- [What is expected]
Reproduce every line of the records below word for word, keeping each field name and its value unchanged.

(Stored entries)
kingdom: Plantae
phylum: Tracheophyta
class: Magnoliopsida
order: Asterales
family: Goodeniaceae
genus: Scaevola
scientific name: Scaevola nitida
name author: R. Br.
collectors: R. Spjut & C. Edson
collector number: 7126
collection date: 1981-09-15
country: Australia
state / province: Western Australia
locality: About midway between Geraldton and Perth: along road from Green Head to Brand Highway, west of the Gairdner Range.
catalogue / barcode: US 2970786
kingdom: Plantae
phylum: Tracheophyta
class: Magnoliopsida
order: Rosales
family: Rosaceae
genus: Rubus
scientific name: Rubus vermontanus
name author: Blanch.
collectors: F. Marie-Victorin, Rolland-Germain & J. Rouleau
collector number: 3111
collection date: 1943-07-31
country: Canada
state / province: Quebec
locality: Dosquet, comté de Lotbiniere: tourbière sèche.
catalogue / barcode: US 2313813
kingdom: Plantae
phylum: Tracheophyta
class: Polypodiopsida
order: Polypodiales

- [Correct response]
kingdom: Plantae
phylum: Tracheophyta
class: Magnoliopsida
order: Asterales
family: Goodeniaceae
genus: Scaevola
scientific name: Scaevola nitida
name author: R. Br.
collectors: R. Spjut & C. Edson
collector number: 7126
collection date: 1981-09-15
country: Australia
state / province: Western Australia
locality: About midway between Geraldton and Perth: along road from Green Head to Brand Highway, west of the Gairdner Range.
catalogue / barcode: US 2970786
kingdom: Plantae
phylum: Tracheophyta
class: Magnoliopsida
order: Rosales
family: Rosaceae
genus: Rubus
scientific name: Rubus vermontanus
name author: Blanch.
collectors: F. Marie-Victorin, Rolland-Germain & J. Rouleau
collector number: 3111
collection date: 1943-07-31
country: Canada
state / province: Quebec
locality: Dosquet, comté de Lotbiniere: tourbière sèche.
catalogue / barcode: US 2313813
kingdom: Plantae
phylum: Tracheophyta
class: Polypodiopsida
order: Polypodiales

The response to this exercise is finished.